While this limitation may have had a significant role in restricting digital transformation, the availability of greater coverage through satellite internet brings technologies into close reach for a wider variety of organizations.

Spectrum availability. Satellite internet operates on different bands, which are designated for various uses. As satellite broadband increases in popularity and capability, the available spectrum can become a future problem.

Latency. For many years, satellite internet latency, or the time delay in delivering a data packet, was considered unacceptable for data-heavy users. Increased speed and new technologies have reduced this concern in most cases, although some level of latency continues.

Oil and gas companies with remote locations should tailor their technology to adapt to potential latency issues. Data acceleration can help mitigate latency. This technology uses machine learning to prioritize data and “trick” your network to minimize the noticeability of latency.

Ease of deployment. Since oil and gas companies have little downtime to be revamping entire systems, solutions should mesh with existing technologies to enable a fluid transition.

Flexibility. Ideally, technologies that are flexible should lead the digital transformation. Oil and gas operations are subject to many external pressures, such as changes in regulations. Agility in the face of changes is necessary in today’s digital world.

Solution: A mix of different communication technologies

Since oil and gas companies face these challenges, and more are on the horizon, they can best perform with a combination of existing technologies to maximize use over a broad mixture. VSAT satellites can provide state of the art broadband connectivity, with routers enabled for mitigating latency, but it may be advisable to incorporate cellular or mobile capabilities as well. While the remote oil field may be best served by the relative benefits of satellite, available broadband connectivity may result in satellite playing a backup or disaster preparedness role.

With optimal connectivity, oil and gas companies can take advantage of data. By employing VSAT satellites and cellular or mobile connectivity, and establishing mobile command centers, internet access and data center backup can fuel increased efficiencies and production. Once you transform operations into a digital oil field, numerous benefits outweigh any of the perceived roadblocks to technology.

Digital oil field capabilities

An increasing number of oil and gas companies are gearing up for the transformation to a digital oil field. Some of the possible capabilities include:

Networks that directly manage facility systems. Autonomous operations are the key to achieving long-term cost reductions. While not all aspects of a facility can be set on autopilot, those who fail to automate where possible will get weighed down by unnecessary workforce expenses.

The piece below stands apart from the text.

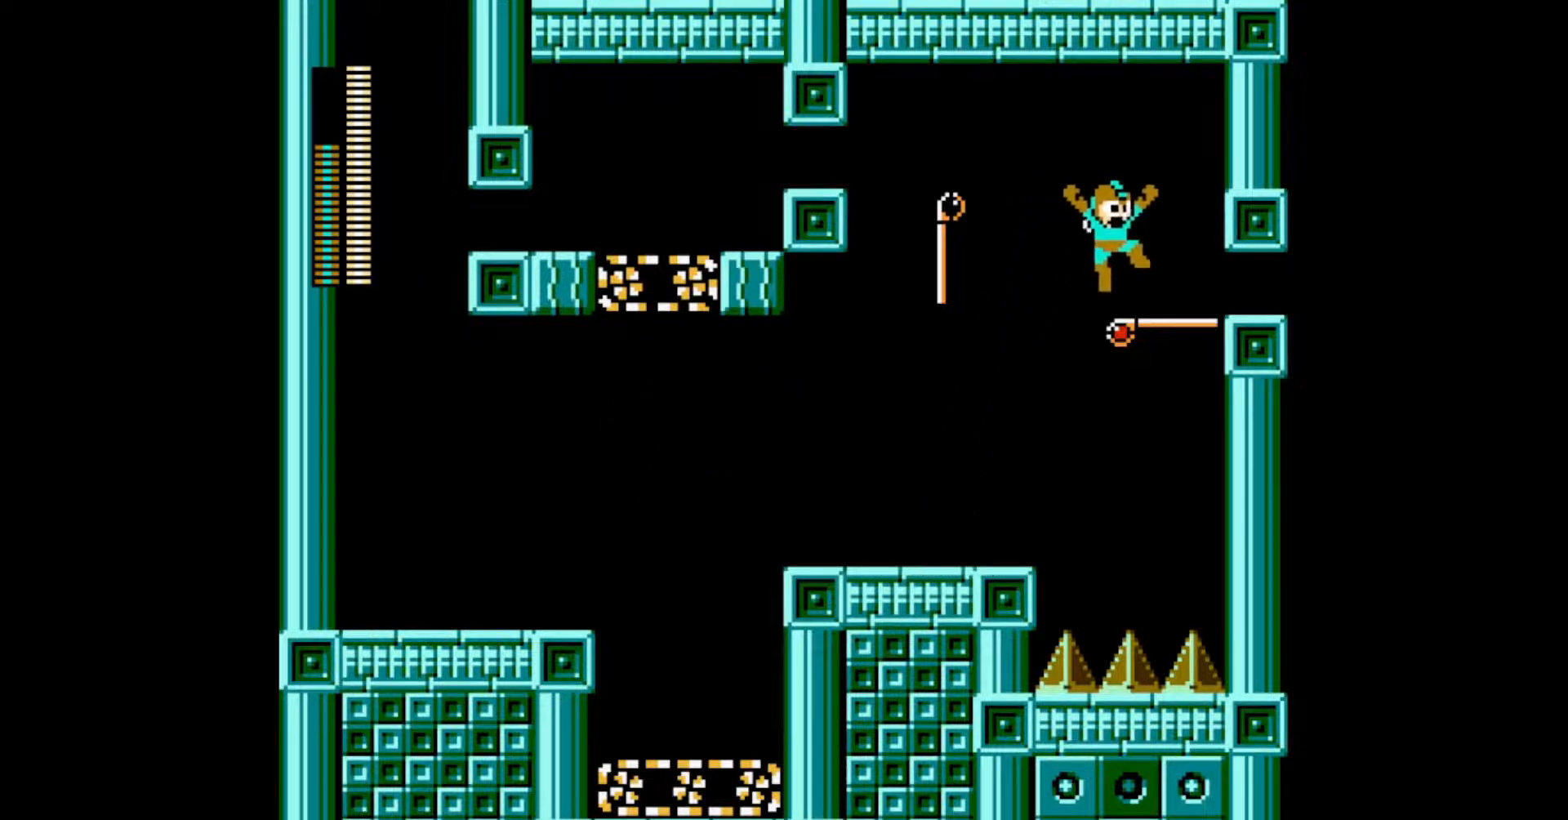
{"dt_ms": 500, "buttons": ["DPAD_RIGHT"], "events": [[267, "C", "down"], [333, "C", "up"], [383, "C", "down"], [467, "C", "up"]]}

Real-time surveillance. A connected oil field means less need for physical inspection. The personnel and associated expenses saved through remote monitoring of employees, systems and equipment are considerable.

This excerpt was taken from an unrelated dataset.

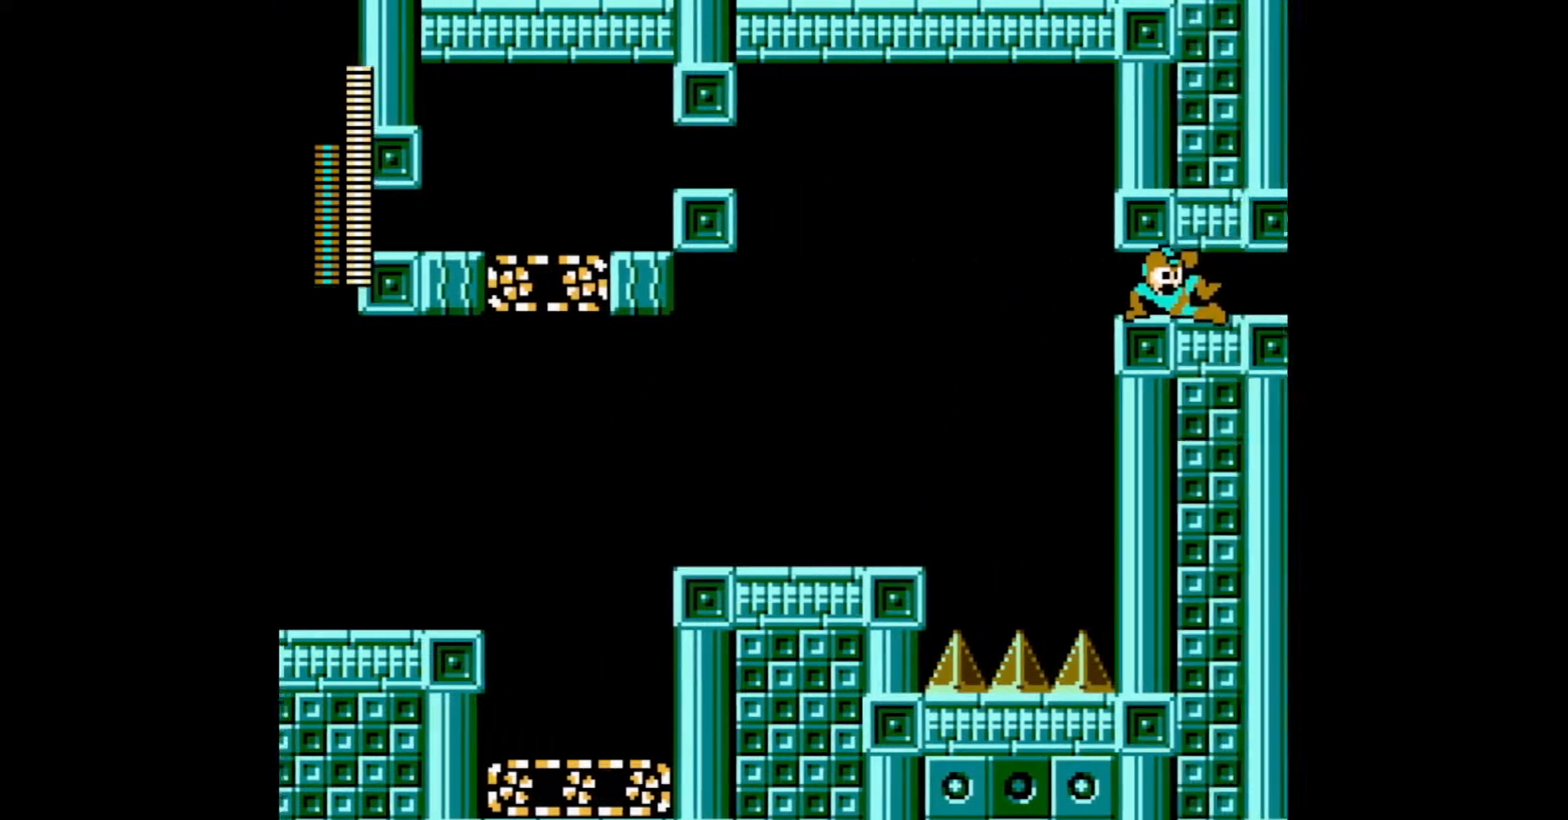
{"dt_ms": 1000, "buttons": ["C", "DPAD_RIGHT"], "events": [[683, "C", "down"], [750, "C", "up"], [817, "C", "down"], [883, "C", "up"], [950, "C", "down"]]}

In addition to saving workforce expenses, remote monitoring can be a safety benefit as well. Surface control and monitoring of drilling operations mean lesser risks of injury, which translate to a lower risk of production delays.

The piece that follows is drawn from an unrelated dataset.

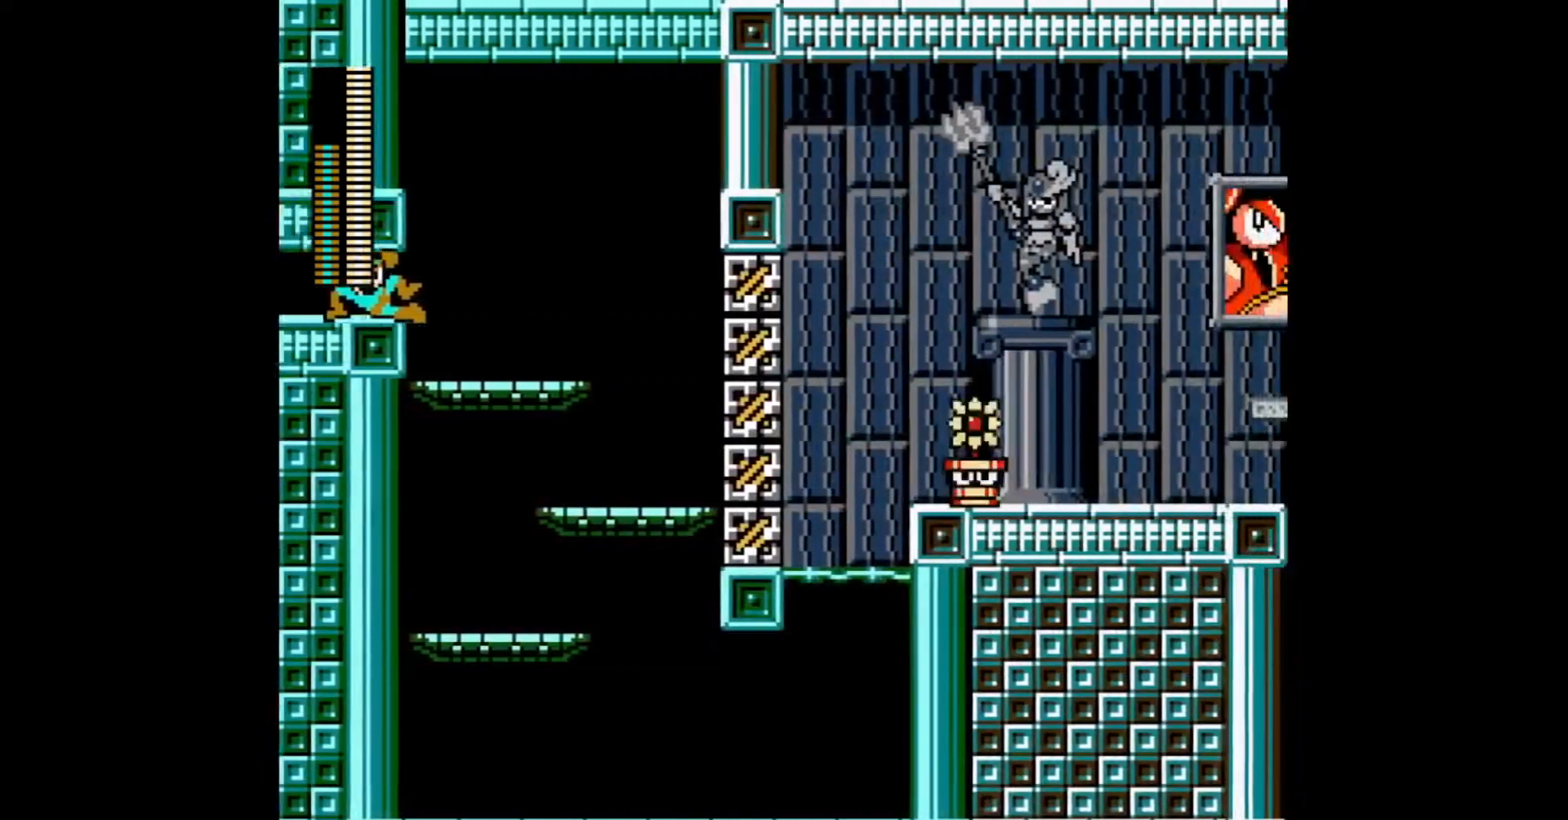
{"dt_ms": 500, "buttons": ["DPAD_RIGHT"], "events": [[33, "C", "up"], [100, "C", "down"], [167, "C", "up"], [233, "C", "down"], [317, "C", "up"]]}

Collecting and analyzing equipment status. Predictive maintenance is a major benefit of a well-planned and deployed digital transformation. Much like how businesses in almost every sector have deployed “internet of things” (IoT) devices to permit remote monitoring or everything from temperature to the operational status of machinery, oil and gas companies can also reap the benefits of these technologies.

Data management. Finally, as is the case in any business, data provides insight into many aspects of business operations. By utilizing all of the available information, processes can be streamlined, and efficiencies exploited for increased revenues and cost-cutting.

For many years, the oil and gas industry has lagged behind other sectors that have roundly adopted new technologies. The time has come where communication, production and information can easily combine to produce better results.